Migrate WordPress Site from Local Development to Live Server and fix serialized data issues
There are a number of ways to migrate a local development WordPress site from a test to a live server, you can to this manually or via a plugin.
Migrating WordPress Manually
The manual way to migrate a WordPress site to a live server is in a few steps:
- Copy the all the contents of the WordPress installation in your development webroot to your live production webroot in your server via FTP, cPanel or other transfer method.
- Export/Dump your development MySQL database
- Create a new MySQL database for your live environment
- Import the development database into the blank live environment database
- Change the URLs in the database from old to new
- Update /wp-config.php file for new database, database username and password
If you have created your test site with a different URL then the finishing live site which is more than likely, (unless you are using Virtual Hosts and are swapping between local and remote IP addresses) you may run into issues with some data not being migrated to the live site.
This data may include WordPress widgets not showing, certain plugins or theme data is missing. The reason this data may not have made the migration trip is because it is lost as the data has been serialized in the database with the old URL and then can’t be unserialized as there is a new URL.
Serialized Data
So what is Serialized data? Well it is data that has been written as an array in PHP and stored as a string in one field in a database as appose to numerous fields in a mysql database. This allows a developer an easy, quick and efficient set up but comes at the price of serializing and unserializing that data.

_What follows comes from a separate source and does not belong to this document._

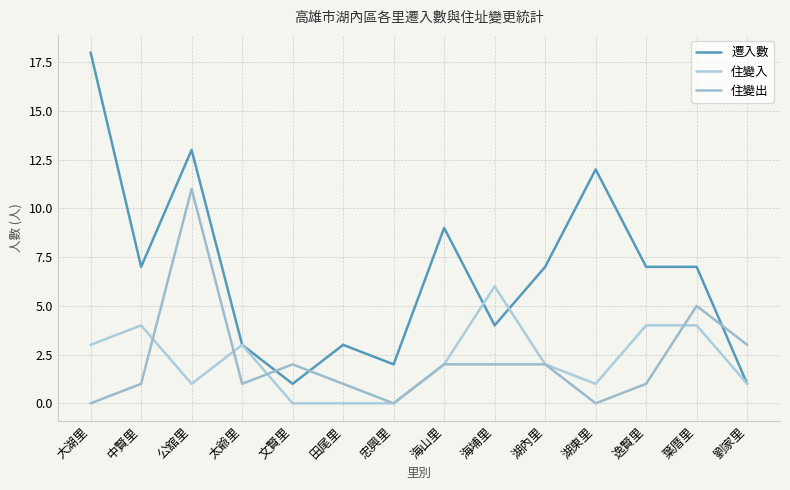

What is the average value of the 住變出 series?

2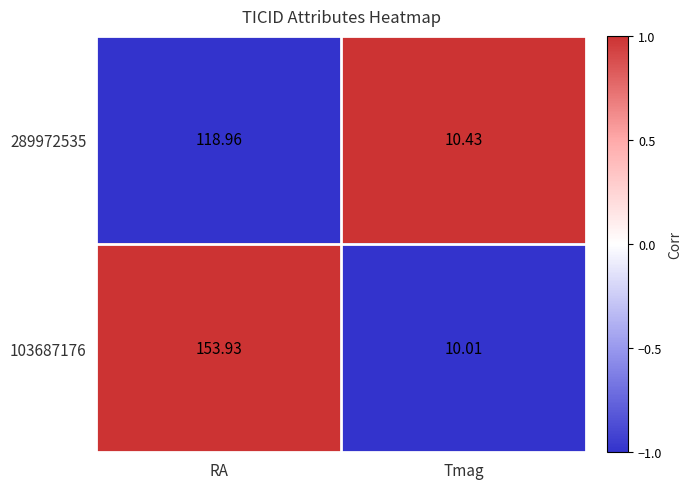

At which label does 103687176 first exceed 153?

RA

WordPress uses its own serialization functions, however the disadvantage of this approach is that the data is now not as easily transported to say a new URL as the URL is used as part of the serialization.

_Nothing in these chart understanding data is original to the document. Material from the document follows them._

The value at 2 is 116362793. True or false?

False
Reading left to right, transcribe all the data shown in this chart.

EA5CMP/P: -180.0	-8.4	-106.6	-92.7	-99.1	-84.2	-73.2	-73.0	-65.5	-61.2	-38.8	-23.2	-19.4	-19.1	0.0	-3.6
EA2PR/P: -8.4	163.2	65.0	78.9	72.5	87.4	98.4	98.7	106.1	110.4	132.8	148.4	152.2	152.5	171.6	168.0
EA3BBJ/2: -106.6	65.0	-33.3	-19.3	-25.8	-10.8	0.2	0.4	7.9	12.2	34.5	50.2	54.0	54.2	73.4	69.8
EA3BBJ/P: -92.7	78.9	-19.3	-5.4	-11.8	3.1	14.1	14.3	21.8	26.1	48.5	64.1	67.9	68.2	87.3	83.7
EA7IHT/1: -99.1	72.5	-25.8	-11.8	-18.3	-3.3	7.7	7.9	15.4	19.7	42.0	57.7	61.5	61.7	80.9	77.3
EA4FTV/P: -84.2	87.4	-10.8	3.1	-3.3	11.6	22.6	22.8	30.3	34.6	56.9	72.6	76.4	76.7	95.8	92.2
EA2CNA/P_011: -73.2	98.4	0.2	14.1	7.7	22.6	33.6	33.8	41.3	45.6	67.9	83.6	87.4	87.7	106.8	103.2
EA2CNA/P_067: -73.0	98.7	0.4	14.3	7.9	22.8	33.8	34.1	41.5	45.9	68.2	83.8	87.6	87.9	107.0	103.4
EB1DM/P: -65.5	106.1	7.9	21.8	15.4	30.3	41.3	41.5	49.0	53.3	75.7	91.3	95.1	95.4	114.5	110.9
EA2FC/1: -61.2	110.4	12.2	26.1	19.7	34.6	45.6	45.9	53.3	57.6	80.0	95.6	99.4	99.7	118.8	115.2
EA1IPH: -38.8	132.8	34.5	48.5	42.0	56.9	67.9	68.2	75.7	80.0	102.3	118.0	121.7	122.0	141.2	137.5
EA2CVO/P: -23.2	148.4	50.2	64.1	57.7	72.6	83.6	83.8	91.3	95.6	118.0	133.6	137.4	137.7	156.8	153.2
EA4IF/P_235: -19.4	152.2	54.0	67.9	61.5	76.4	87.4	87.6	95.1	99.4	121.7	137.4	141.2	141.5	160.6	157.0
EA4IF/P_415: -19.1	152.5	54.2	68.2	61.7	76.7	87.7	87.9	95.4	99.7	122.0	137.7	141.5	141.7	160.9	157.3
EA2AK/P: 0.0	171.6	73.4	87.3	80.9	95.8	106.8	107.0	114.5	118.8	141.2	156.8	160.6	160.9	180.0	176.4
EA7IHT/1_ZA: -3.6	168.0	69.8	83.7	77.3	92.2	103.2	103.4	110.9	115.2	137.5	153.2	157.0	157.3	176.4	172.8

Temporarily Fixing Serialized Data Issues
To get you out of an immediate bind and show any missing data after a migration you can edit a function in a core WordPress file:
/public_html/wp-includes/functions.php
Comment out the function maybe_unserialize() on lines 230-234 and replace with:
function maybe_unserialize( $original ) { if ( is_serialized( $original ) ) { $fixed = preg_replace_callback( '!(?<=^|;)s:(d+)(?=:"(.*?)";(?:}|a:|s:|b:|i:|o:|N;))!s', 'serialize_fix_callback', $original ); return @unserialize( $fixed ); } return $original; } function serialize_fix_callback($match) { return 's:' . strlen($match[2]); }
Obviously you will lose that when WordPress is upgraded and is not considered best practice so a permanent solution is required.

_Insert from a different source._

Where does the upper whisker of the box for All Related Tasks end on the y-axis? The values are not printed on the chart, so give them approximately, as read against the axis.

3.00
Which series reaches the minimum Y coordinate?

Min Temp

Permanent Fix for Serialized Data Issues
The better way to go out this is exporting a database which already references the new URL of the live environment and this is where WP-Migrate DB sorts out the problem. Install the plugin in your development site and export the database with the new URL and file path stated.
Once this is done just import the exported database into the new live server.
Also is a script from interconnectit/Search-Replace-DB which is a wizard you can use which changes the domain name whilst keeping serialized data intact.
WordPress Migration Plugins
A couple of WordPress plugins that can deal with migrating a site from development to live server and deal with any data serialization issues are Duplicator and BackUp Buddy the former is free and the latter is a commercial plugin. One of the key benefits of BackUp Buddy is that it can migrate WordPress Multi-Site installations.
I use mostly Duplicator which I have found to be faultless in many site migrations and the plugin has been around for a while now.
You add the plugin to the the site you are migrating from and create a package from the plugin which includes all the WordPress content and the database, you upload that package to your new server and you need to have a blank MySQL database ready.
From there you need the credentials of the new database; name, username and password – after the package is uploaded go to the config file via a browser, fill in the blanks and you have a migrated site.
Here are the full Duplicator docs.
Thanks for this post! I highly recommend using WP-Migrate DB – it’s simple to use and works a treat!